◆ Document section ◆
<<<<

On 6 February 2012 17:13, a <a@a.com> wrote:
True, I have only been working in x86 GDC so far, but I just wanted to get
feedback about my approach and API design at this point.
It seems there are no serious objections, I'll continue as is.

I have one proposal about API design of matrix operations. Maybe there could be functions that would take row vectors as parameters in addition to those that take matrix structs. That way one could call matrix functions on data that isn't stored as matrix structures without copying. So for example for the transpose function there would also be a function that would be used like this (a* are inputs and r* are outputs):

transpose(aX, aY, aZ, aW, rX, rY, rZ, rW);

... the problem is, without multiple return values (come on, D should have multiple return values!), how do you return the result? :)
 
Maybe those functions could be used to implement the functions that take and return structs.

>>>>

◆ What to do ◆
Please list every argument passed to the transpose function in the code line of the forum post about matrix API design. The data that comes next has no connection to the forum post about matrix API design.

◆ Given information ◆

<<<<

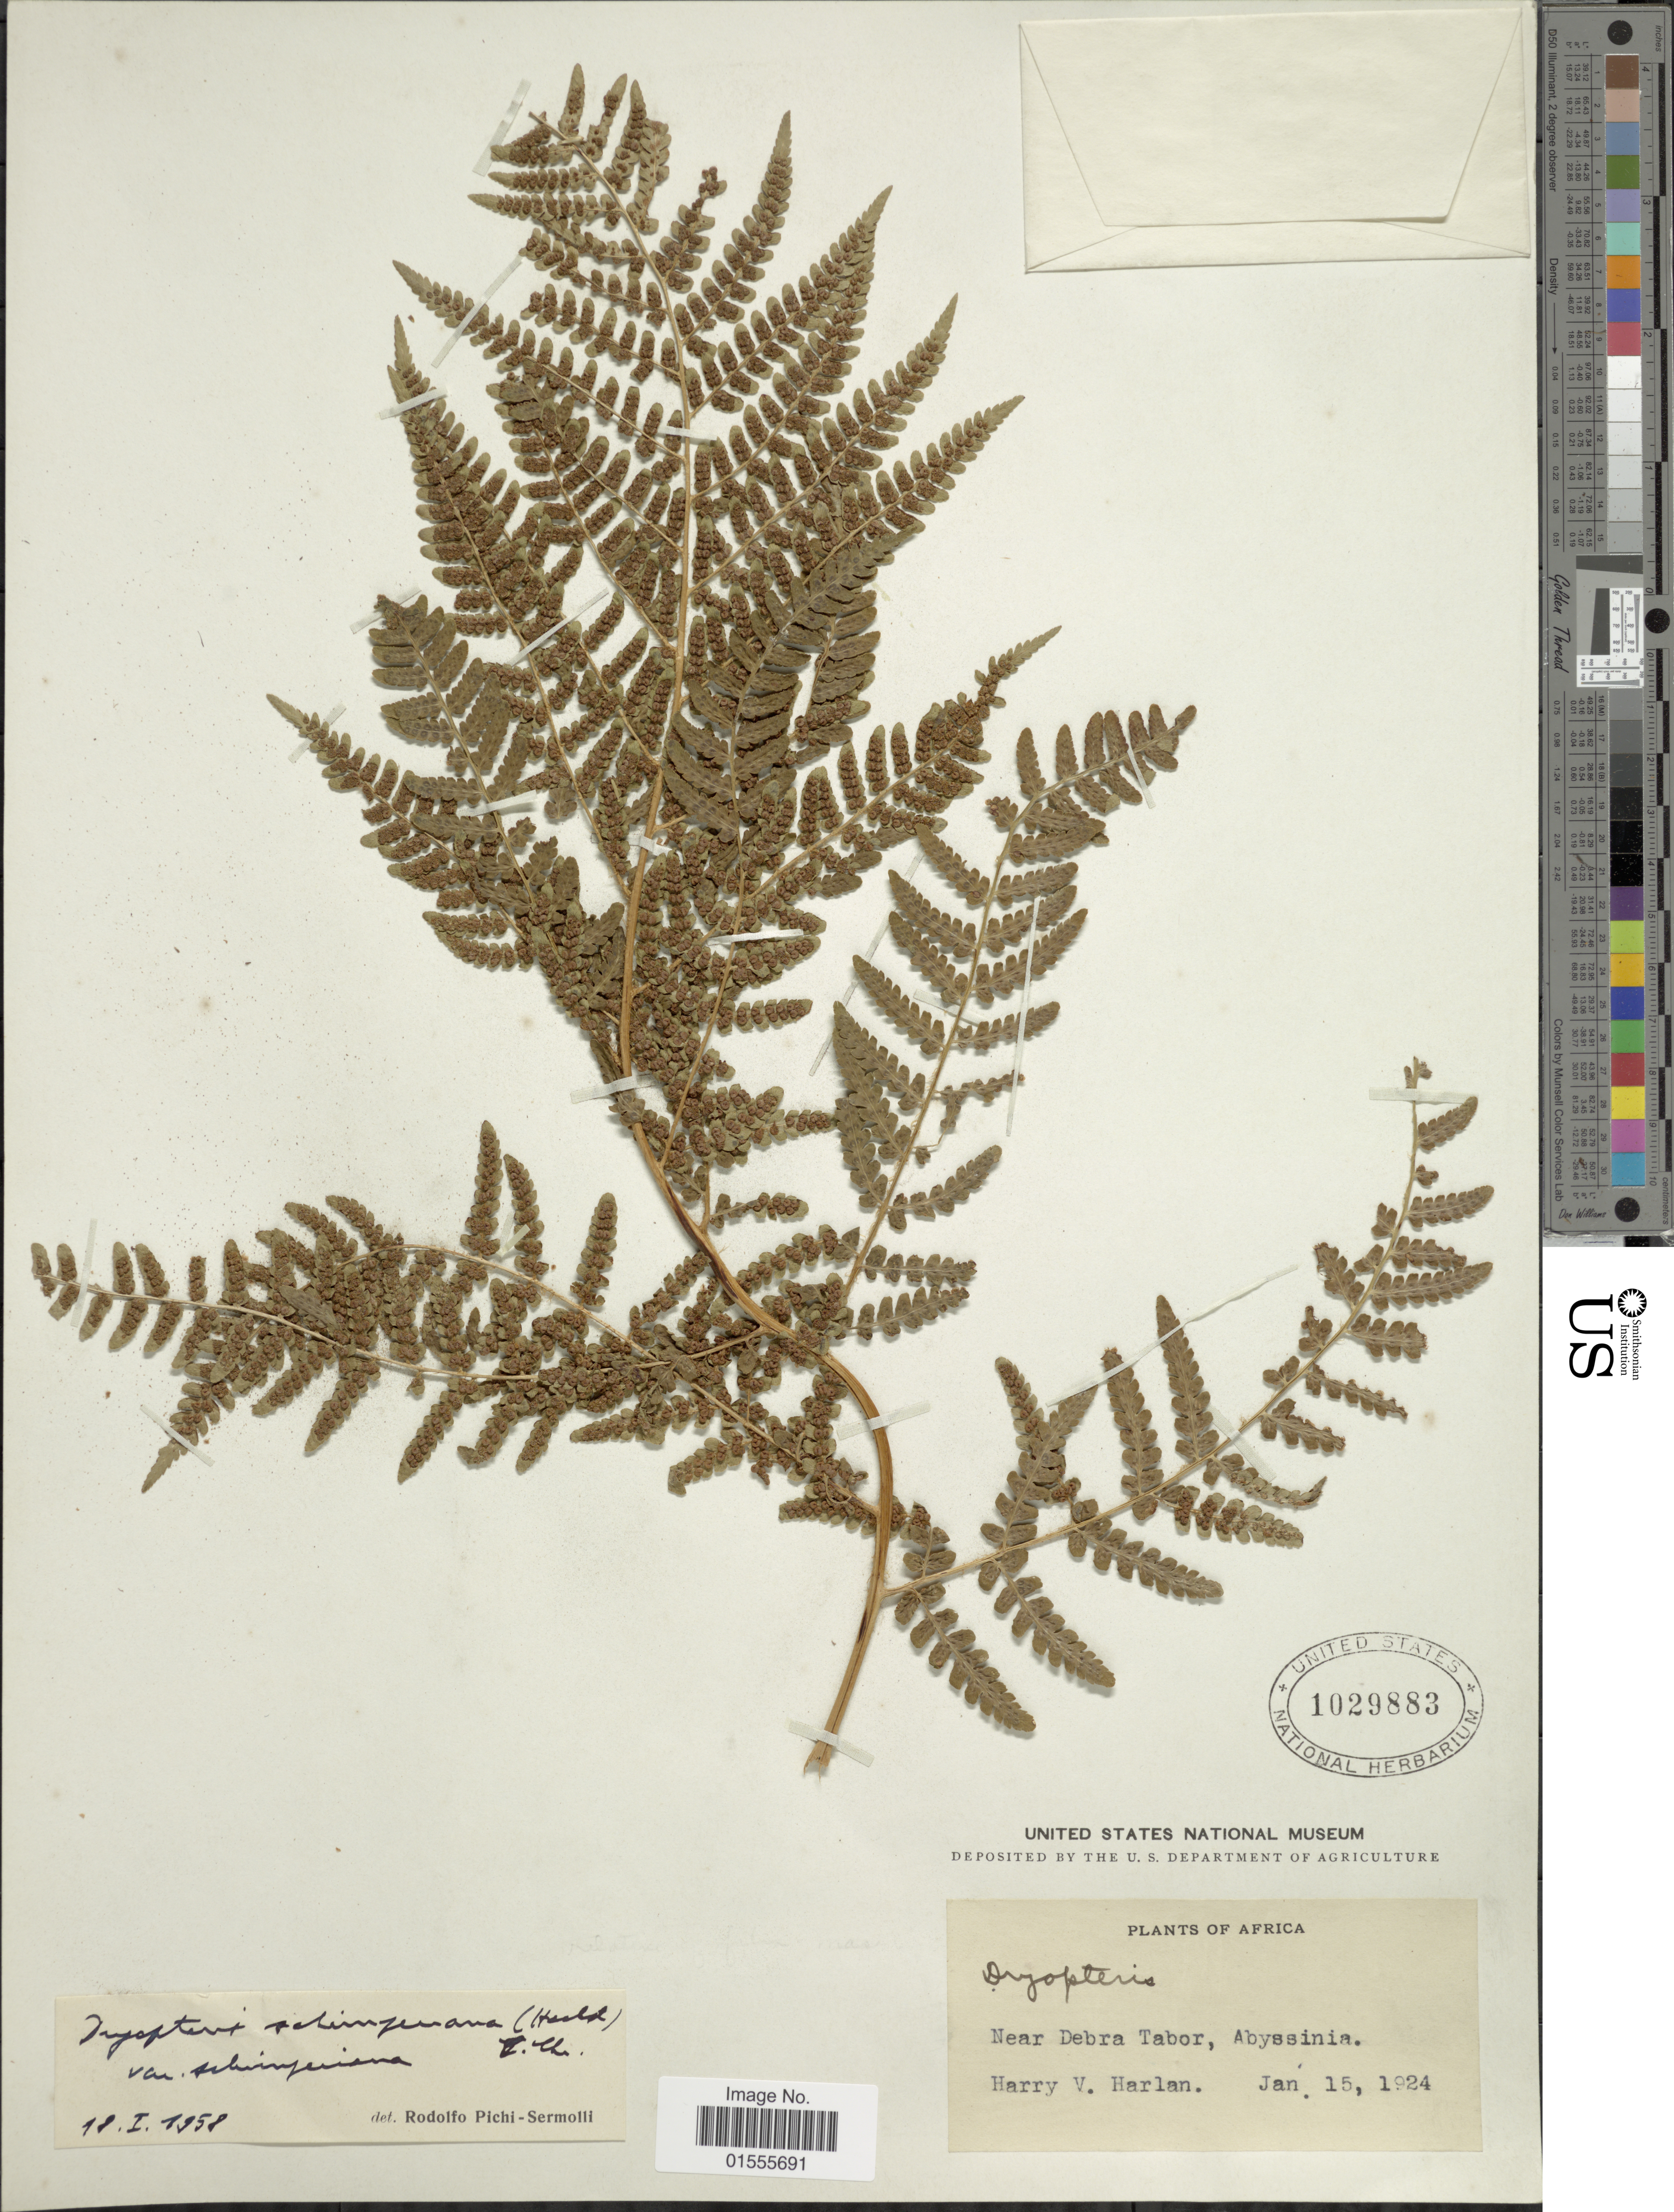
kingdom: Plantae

>>>>
<<<<

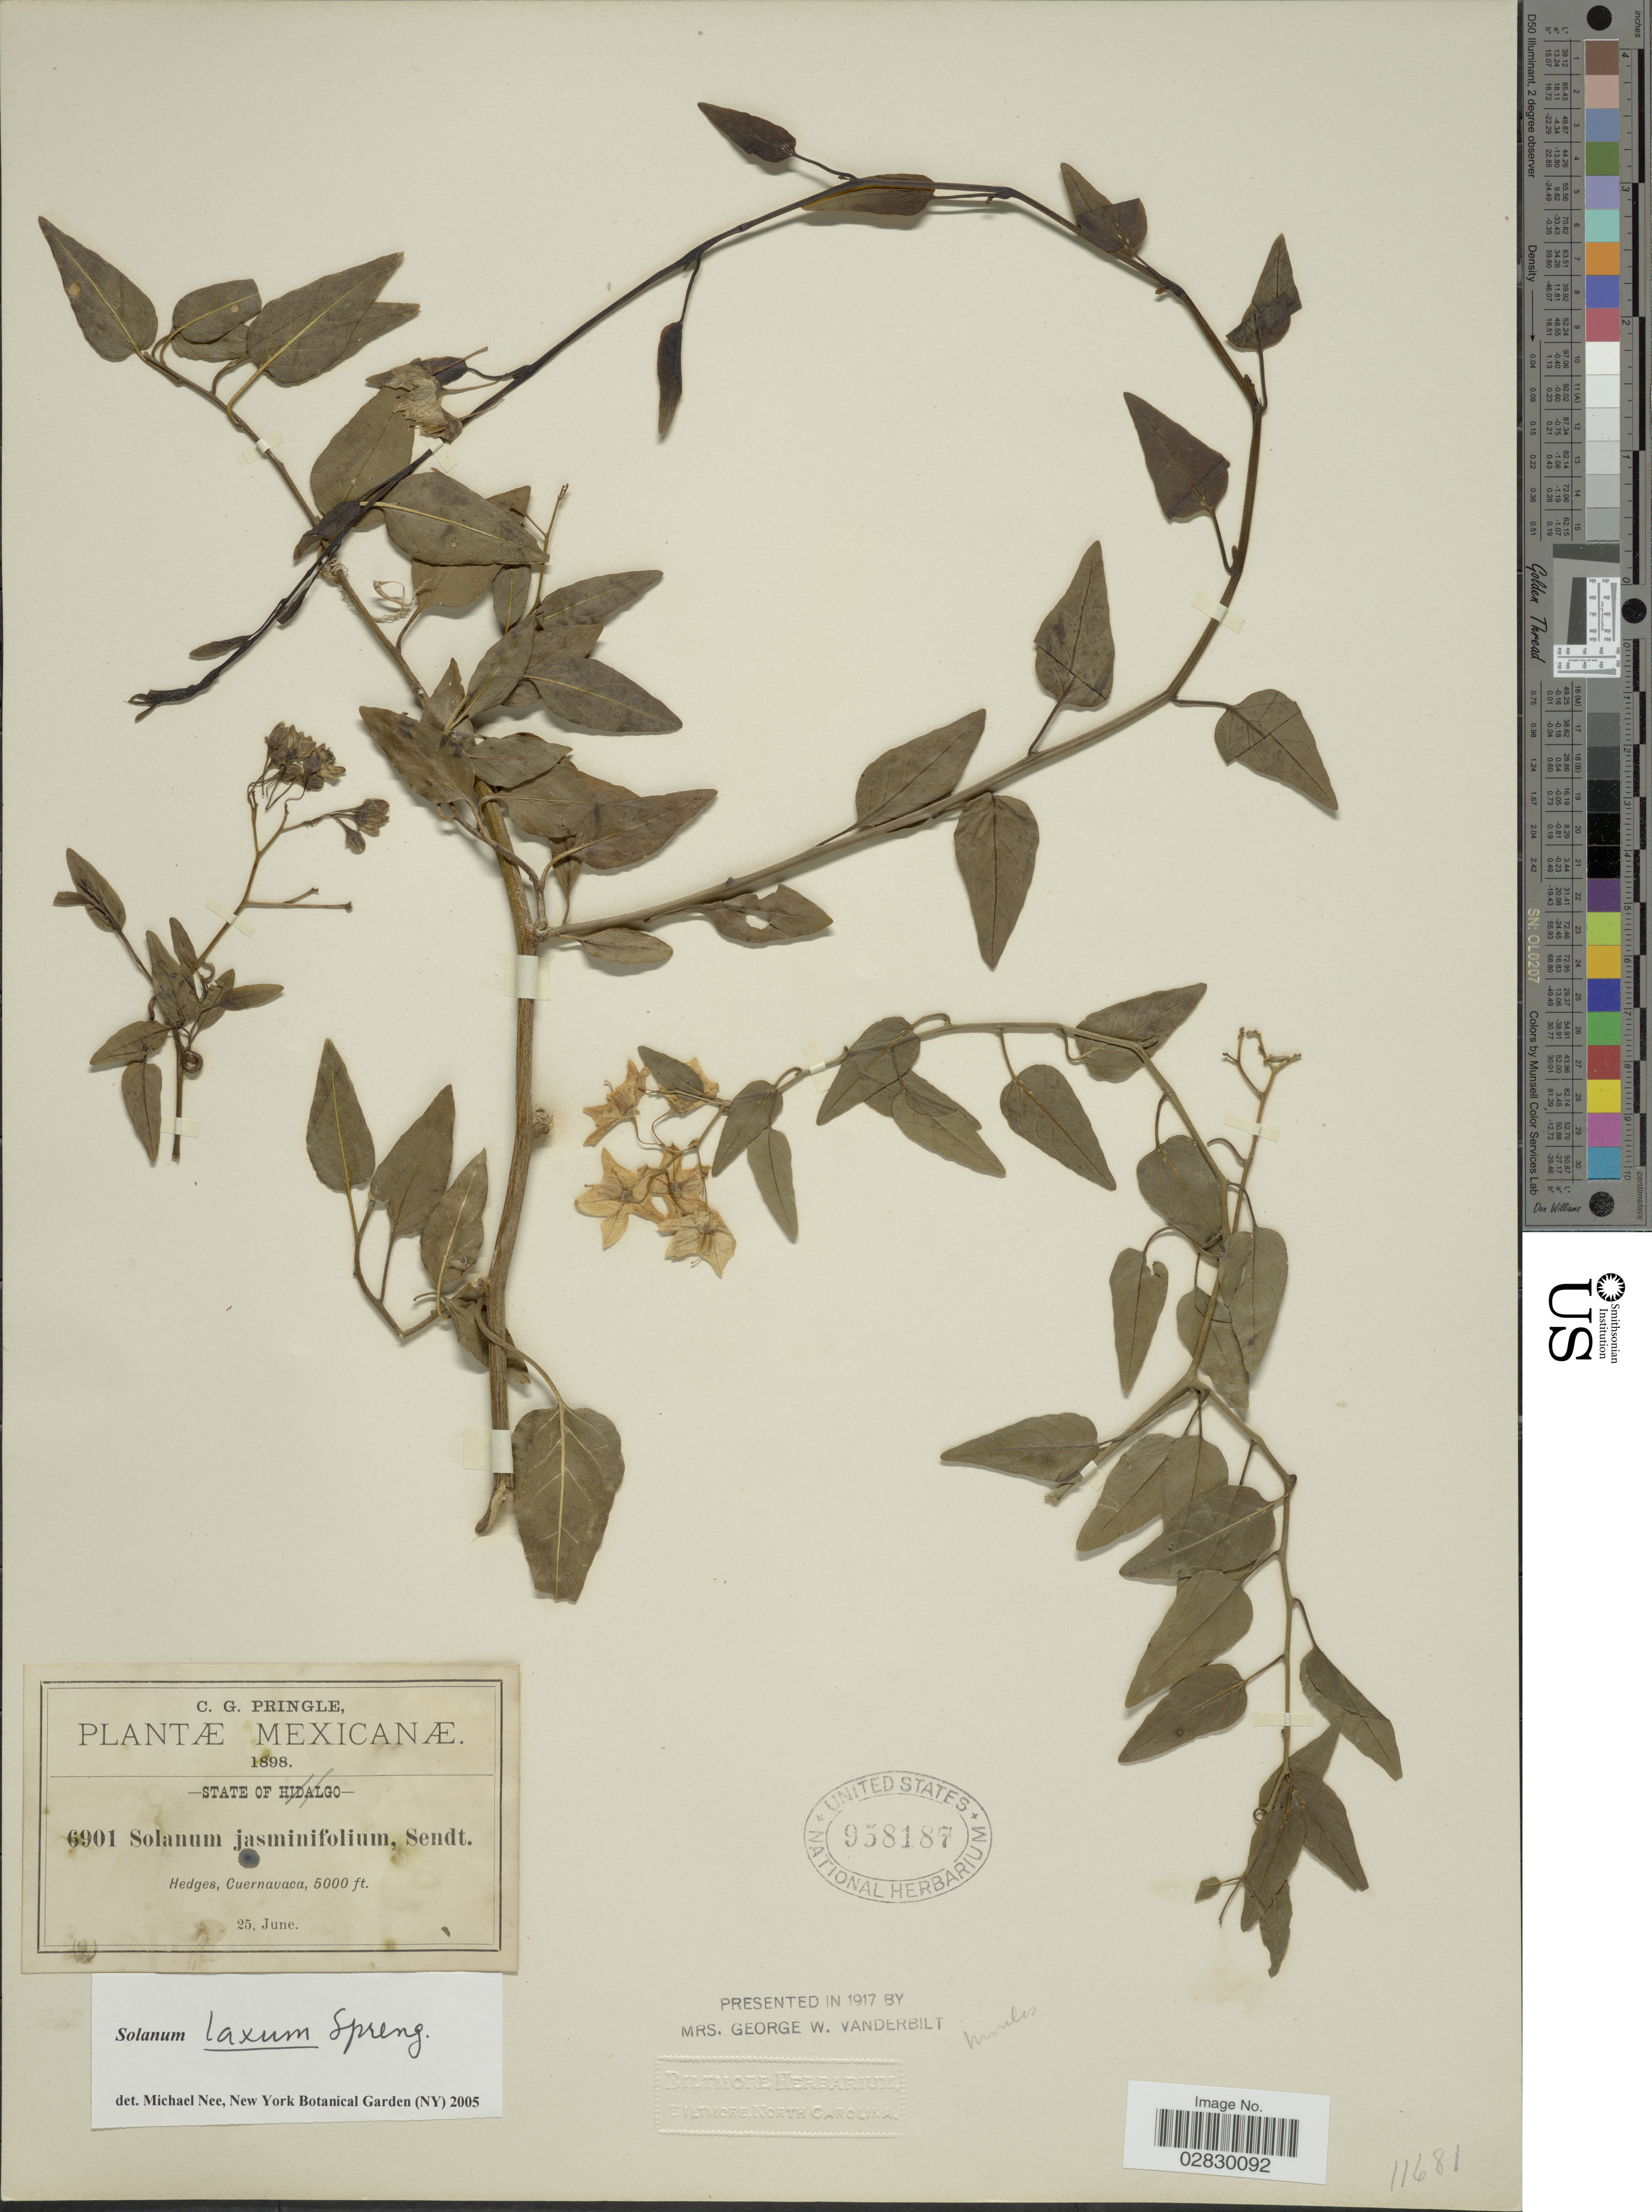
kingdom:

>>>>

◆ Exercise output ◆
aX, aY, aZ, aW, rX, rY, rZ, rW